Monday, August 23, 2010

Single-Ish

I'm a big fan of Glamour magazines' Sex, Love and Life section, more so the Single-Ish column! This is the latest post that I read and I giggled from start to finish!

9 Basic Rights for Everyone In A Relationship


1) You have the right to remain silent.
You have the right to keep some things to yourself. To have diaries, email accounts and text logs that are privy to no one but you. You do not have the right to go smooching other people and keep that to yourself, but you do have the right to fantasize about smooching others and then write about it in your diary, talk about it with your friends, or just have a good old time with those thoughts by yourself.


2) You have the right to avoid parenting.
You’re his girlfriend, not his mommy. If he needs someone to reassure him constantly, tell him how great he is, and wash his socks, he should spend less time being needy and more time working so that he can afford a life coach, paid fans, and a maid respectively. Conversely, if she needs someone to pay for everything, fight her battles, and prop her up against every minor insecurity, she should consider her right to move back home or date a much older man.

3) You have the right to ask but not to tell.
Relationships die if they don’t progress—or they stagnate, which for some of us is just a long, slow death. Sometimes change needs to happen, and you have to ask for it. Maybe you need him to go out less. Maybe he needs you to be more affectionate. Maybe you need him to be nicer to your family. Maybe he needs you to do something different in bed. It’s up to you to ask, and, unless you feel like an ultimatum is your only option, up to no one to tell.

4) You have the right to dates…if he cannot afford a dinner date it will be up to him to get creative.
A girl likes to be taken out. Not just “like.” It’s her right as an attractive, scintillating, fun-loving woman. I know young women who, from dating jerks, or just hipsters, have literally never been asked out on a proper date. I’m not saying that he has to show up in a fancy car with flowers and chocolates for your mom, but a proper date from time to time is necessary.

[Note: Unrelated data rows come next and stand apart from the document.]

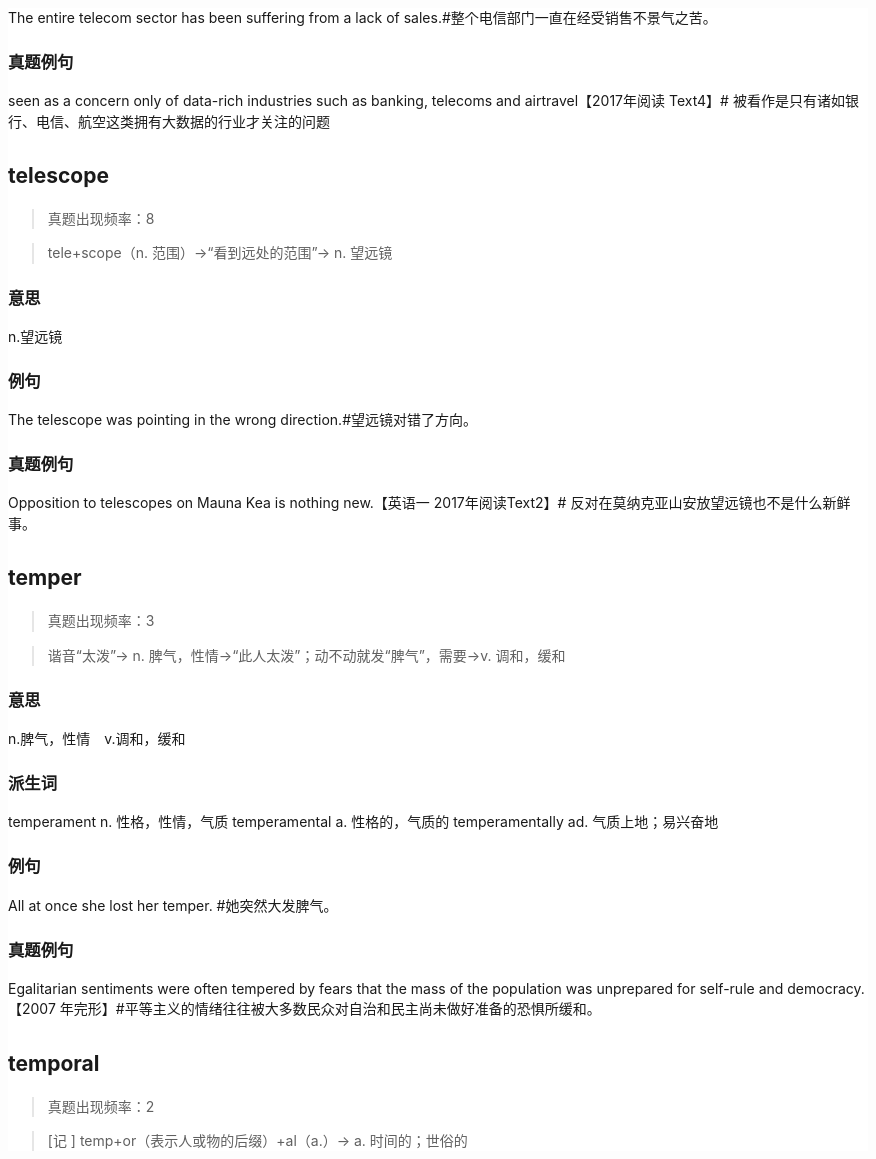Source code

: The entire telecom sector has been suffering from a lack of sales.#整个电信部门一直在经受销售不景气之苦。

### 真题例句

seen as a concern only of data-rich industries such as banking, telecoms and airtravel【2017年阅读 Text4】# 被看作是只有诸如银行、电信、航空这类拥有大数据的行业才关注的问题

## telescope

> 真题出现频率：8

> tele+scope（n. 范围）→“看到远处的范围”→ n. 望远镜

### 意思

n.望远镜

### 例句

The telescope was pointing in the wrong direction.#望远镜对错了方向。

### 真题例句

Opposition to telescopes on Mauna Kea is nothing new.【英语一 2017年阅读Text2】# 反对在莫纳克亚山安放望远镜也不是什么新鲜事。

## temper

> 真题出现频率：3

> 谐音“太泼”→ n. 脾气，性情→“此人太泼”；动不动就发“脾气”，需要→v. 调和，缓和

### 意思

n.脾气，性情 v.调和，缓和

### 派生词

temperament n. 性格，性情，气质 temperamental a. 性格的，气质的 temperamentally ad. 气质上地；易兴奋地

### 例句

All at once she lost her temper. #她突然大发脾气。

### 真题例句

Egalitarian sentiments were often tempered by fears that the mass of the population was unprepared for self-rule and democracy. 【2007 年完形】#平等主义的情绪往往被大多数民众对自治和民主尚未做好准备的恐惧所缓和。

## temporal

> 真题出现频率：2

> [记 ] temp+or（表示人或物的后缀）+al（a.）→ a. 时间的；世俗的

 5) You have the right to clean up after yourself and only yourself.
I am not the tidiest of all people, but I try, and other people’s mess (in space I’ve shared with a significant other) drives me up the wall. If it’s a space you share, even if he just stays at your apartment from time to time, it deserves to be respected. Worst example: a girl I knew in college, who was dating a soccer player, had to suffer as, on more than one occasion, the soccer player she was dating and was sleeping in her room would (drunkenly or not) pee in her drawers.

6) You have the right to an orgasm.
Not every time. There needs to be some leeway here, on both sides, but I know way too many women, especially young women, who spend altogether too much time giving oral sex with little or no return on their investment. Of course it’s not just oral we’re talking about—your partner needs to make the accommodations necessary in your sex life that can help you “get” to where you want to “go.”

7) You have the right to see your friends.
Jealousy is a killer. As is neediness. If you can’t handle him spending time with his friends without you, maybe you just can’t handle him. And if he can’t handle you doing your own thing, whether it’s work, family time, or your girlfriends (guy friends too!), maybe he needs to grow a pair and find something to occupy his time with other than worrying about what you’re doing.

8) You have the right to be right….and wrong.
Everyone argues. It’s a fact of relationships. And someone is always right and someone is always wrong. But that’s not the point. How you approach arguments and their resolution can define you in a relationship. Are you a gloater? Do you hold grudges? Can you get over things? Do you choose your battles or do you focus on the smallest little things?

9) You have the right to judge and be judged.
Hey, taste is important. People who are overly judgmental are annoying, but people who don't judge anything are worse. We need to judge things to curate the people, places and things we want in our lives. There’s only so much any of us is, or should be, willing to put up with.

Full article

All are very true, and very well said!! What do you think??